I won't give all the Profiler details. Tableau issues a bunch of little metadata queries, but if we dig a tiny bit, we find the main course:
SELECT [students].[class] AS [class], [students].[name] AS [name] FROM [dbo].[students] [students] GROUP BY [students].[class], [students].[name]
And there we have it. A few more characters, but exactly the query we predicted. I've color coded these examples to make it easier to line up the fields.
But what are those "Abc"s? Well, Tableau wants to put a mark for each value that it's calculating, and we haven't told it what data to show, so it uses "Abc" as a placeholder. We can improve our viz a little and get rid of these by moving the Name to "Text" shelf:
A visualization guru might scoff at this. But I'm not a visualization guru. What we care about is the query this generates. And although the visualization has changed, the underlying query doesn't: we're still using both Name and Class as dimensions, and each unique pairing of these values shows up once in the viz.
Let's try to use this knowledge to direct the viz we get. Let's say that we want to know how many classes each student is taking. In SQL, we might write:
SELECT COUNT(class), name FROM students GROUP BY name
How do we get this in Tableau? Reviewing our rules, we see that we should leave Name a dimension, and make Class a measure with COUNT as its aggregation.
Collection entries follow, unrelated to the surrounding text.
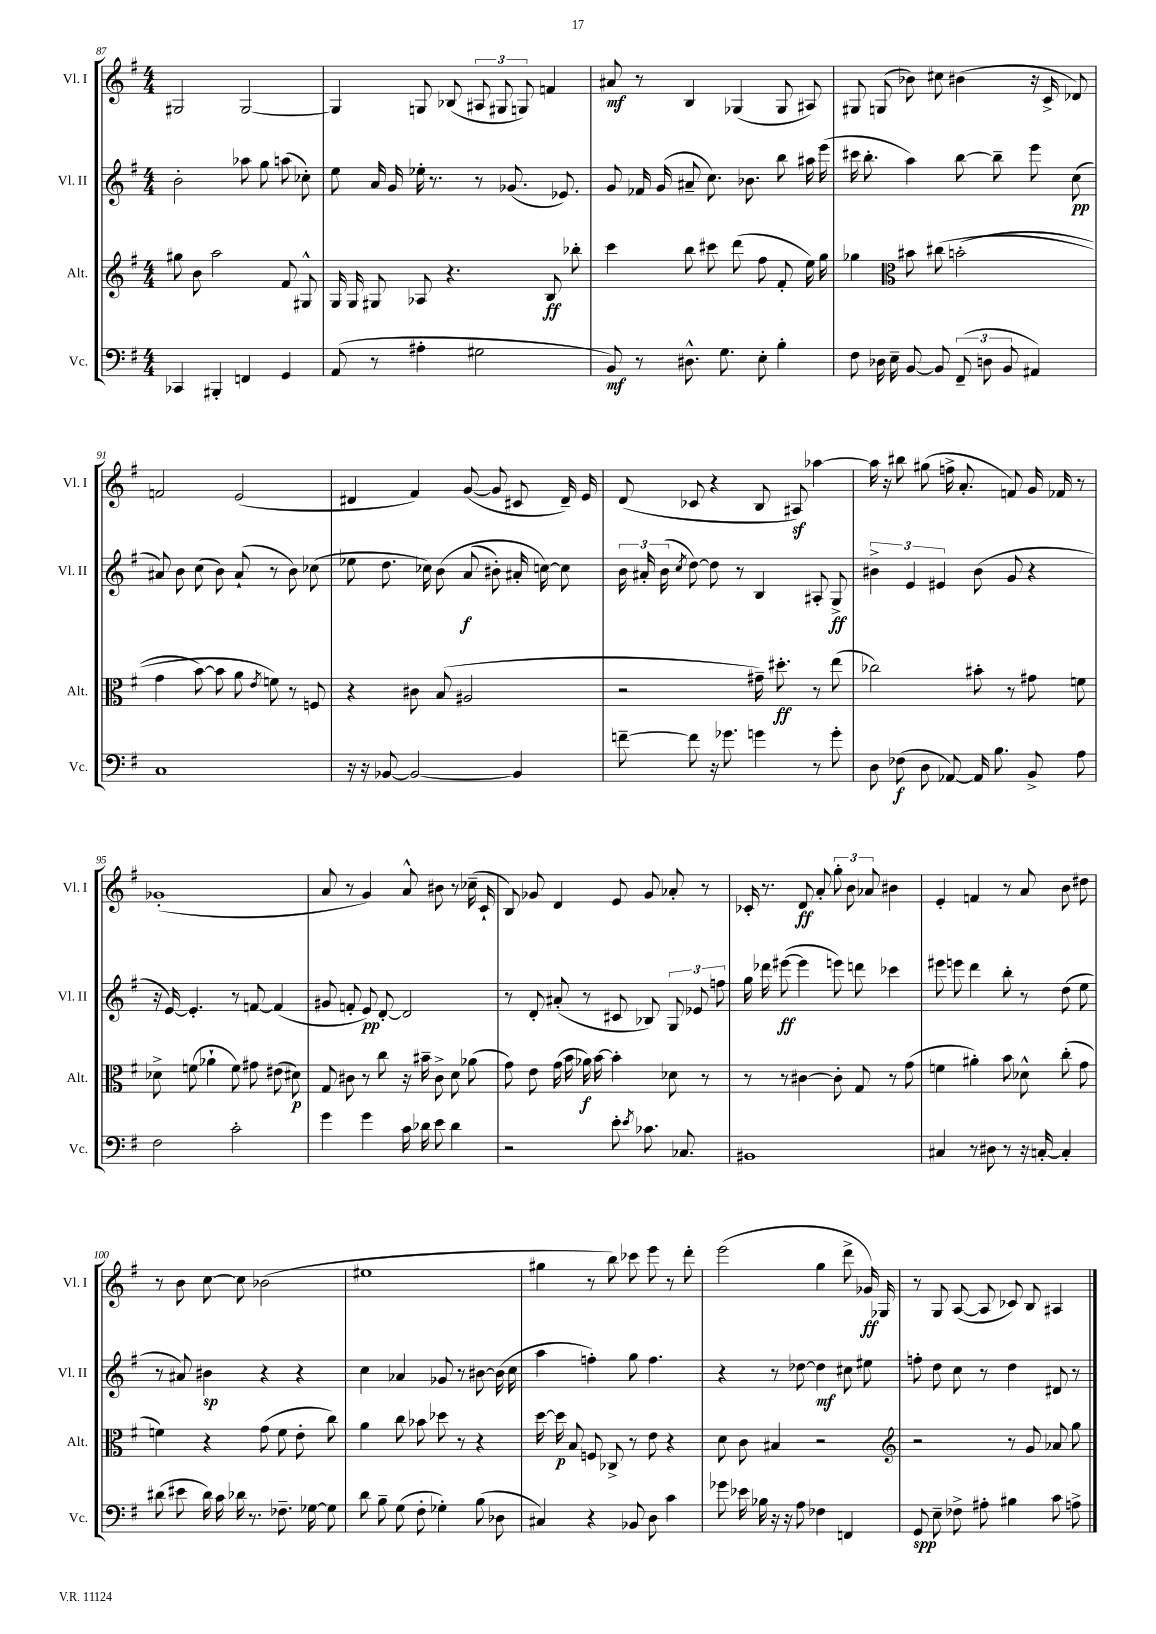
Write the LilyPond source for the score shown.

<<
\new StaffGroup <<
\new Staff = "s0" \with { instrumentName = "Vl. I" shortInstrumentName = "Vl. I" } {
    \clef treble \key g \major \numericTimeSignature \time 4/4
    \autoBeamOff gis2 gis2~ |
    gis4 g8 bes8( \tuplet 3/2 { ais8 gis8 g8) } f'4 |
    ais'8\mf r8 b4 ges4( ges8 ais8) |
    gis8 g8( bes'8) cis''8 bis'4( r16 c'16-> des'8) |
    f'2 e'2( |
    dis'4 fis'4) g'8~( g'8 cis'8 dis'16--) e'16 |
    d'8( ces'8 r4 b8 ais8\sf) aes''4~ |
    aes''16 r16 bis''8 gis''8( f''16-> a'8.-. f'8) g'16 fes'16 r8 |
    ges'1-.( |
    a'8 r8 g'4) a'8-^ bis'8 r8 ces''16--( c'16-! |
    b8) ges'8 d'4 e'8 ges'8 aes'8-. r8 |
    ces'16-. r8. d'8\ff a'8-. \tuplet 3/2 { g''8-. b'8 aes'8 } bis'4 |
    e'4-. f'4 r8 a'8 b'8 dis''8 |
    r8 b'8 c''8~ c''8 bes'2( |
    eis''1 |
    gis''4 r8 b''8) ces'''8 e'''8 r8 d'''8-. |
    e'''2( g''4 d'''8-> ges'16\ff) ges16 |
    r8 g8 a8~( a8 ces'8) b8 ais4 \bar "|." |
}
\new Staff = "s1" \with { instrumentName = "Vl. II" shortInstrumentName = "Vl. II" } {
    \clef treble \key g \major \numericTimeSignature \time 4/4
    \autoBeamOff b'2-. aes''8 g''8 a''8( ces''8-.) |
    e''8 a'16 g'16 ees''16-. r8. r8 ges'8.( ees'8.) |
    g'8 fes'16 g'16( ais'8-- c''8.) bes'8. b''8 ais''16 e'''16( |
    cis'''16 b''8.-. a''4) b''8~ b''8-- e'''8 c''8\pp( |
    ais'8) b'8 c''8( b'8) ais'8-!( r8 b'8) ces''8( |
    ees''8 d''8. ces''16) b'8\( a'8\f( bis'8-.) ais'16-. c''16~\) c''8 |
    \tuplet 3/2 { b'16 ais'16-. b'16( } \acciaccatura { c''8 } d''8~) d''8 r8 b4 ais8-. g8->\ff |
    \tuplet 3/2 { bis'4-> e'4 eis'4 } bis'8( g'8 r4 |
    r16 e'16~) e'4.-. r8 f'8~ f'4( |
    gis'8 f'8-. e'8\pp) d'8~-. d'2 |
    r8 d'8-. ais'8-.( r8 cis'8 bes8) \tuplet 3/2 { g8 ees'8 f''8 } |
    g''16 des'''16 eis'''8~\ff( eis'''4 e'''8) d'''8 ces'''4 |
    eis'''8 e'''8 d'''4 b''8-. r8 d''8( e''8 |
    r8 ais'8) bis'4\sp r4 r4 |
    c''4 aes'4 ges'8 r8 bis'8~ bis'16( c''16 |
    a''4 f''4-.) g''8 f''4. |
    r4 r8 des''8~ des''4\mf cis''8 eis''8 |
    f''8-. d''8 c''8 r8 d''4 dis'8 r8 \bar "|." |
}
\new Staff = "s2" \with { instrumentName = "Alt." shortInstrumentName = "Alt." } {
    \clef treble \key g \major \numericTimeSignature \time 4/4
    \autoBeamOff gis''8 b'8 a''2 fis'8 gis8-^ |
    g16 g16 gis8 aes8 r4. b8\ff bes''8-. |
    c'''4 b''8 cis'''8 d'''8( fis''8 fis'8-. e''16) g''16 |
    ges''4 \clef alto bis'8 cis''8\( b'2-.( |
    g'4 b'8~) b'8 a'8 \acciaccatura { e'8 } f'8\) r8 f8 |
    r4 cis'8 b8( ais2 |
    r2 gis'16--) dis''8.-.\ff r8 e''8( |
    ces''2) bis'8-. r8 gis'8 f'8 |
    des'8-> f'8( aes'4-! f'8) gis'8 eis'8( dis'8\p) |
    g8 cis'8 r8 c''8 r16 bis'16-- cis'8-> d'8 aes'8( |
    g'8) e'8 g'16( b'16 aes'16\f) b'16~ b'4-. des'8 r8 |
    r8 r8 cis'4~ cis'8-. g8 r8 g'8( |
    f'4 ais'4-.) b'8 des'8-^ c''8-.( g'8 |
    f'4) r4 g'8( f'8 e'8-. c''8) |
    a'4 c''8 bes'8 des''8 r8 r4 |
    d''16~ d''16\p b8 f8 ces8-> r8 e'8 r4 |
    d'8 c'8 bis4 r2 |
    \clef treble r2 r8 g'8 aes'8 g''8 \bar "|." |
}
\new Staff = "s3" \with { instrumentName = "Vc." shortInstrumentName = "Vc." } {
    \clef bass \key g \major \numericTimeSignature \time 4/4
    \autoBeamOff ces,4 bis,,4-. f,4 g,4 |
    a,8( r8 ais4-. gis2 |
    b,8\mf) r8 dis8.-^ g8. e8-. b4-. |
    fis8 des16 e16-- b,8~ b,8 \tuplet 3/2 { fis,8--( d8 b,8 } ais,4) |
    c1 |
    r16 r16 bes,8~ bes,2~ bes,4 |
    f'8~-- f'8 r16 ges'8. g'4 r8 g'8-. |
    d8 fes8\f( d8 aes,8~) aes,16 b8. b,8-> a8 |
    fis2 c'2-. |
    g'4 g'4 c'16 des'16 e'8 des'4 |
    r2 e'8-. \acciaccatura { e'8 } ces'8. ces8. |
    bis,1 |
    cis4 r8 dis8 r8 r16 c16~-. c4-. |
    dis'8( eis'8 dis'16) c'16 des'16 r8. fes8.-- ges16~ ges8 |
    d'8 b8-- g8( fis8-. ges4-.) b8( des8 |
    cis4) r4 bes,8 d8 c'4 |
    ges'8 ees'16 bes16 r16 r16 a8 fes4 f,4 |
    g,8\spp e8-- fes8-> ais8-. bis4 c'8 a8-> \bar "|." |
}
>>
>>
\layout { \context { \Score currentBarNumber = #87 } }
Let's try it. Here I've put Name on Rows, and COUNT(Class) on Text:
That looks right: we have one mark for each distinct name, that mark is the count of classes. Just to confirm, let's go to the SQL:
SELECT COUNT_BIG([students].[class]) AS [cnt:class:ok], [students].[name] AS [name] FROM [dbo].[students] [students] GROUP BY [students].[name]
Again, we can make a better viz—say, a bar chart—but rest assured, it's just another way of presenting the same data from the same query:
(I always knew Elsa was an overachiever.)
To recap, dimensions and measures are really very simple. Dimensions are the things that you group by; they show up in both the GROUP BY and SELECT clauses of the underlying query. And measures are the things you're aggregating; they never show up in the GROUP BY clause, only aggregated in the SELECT clause.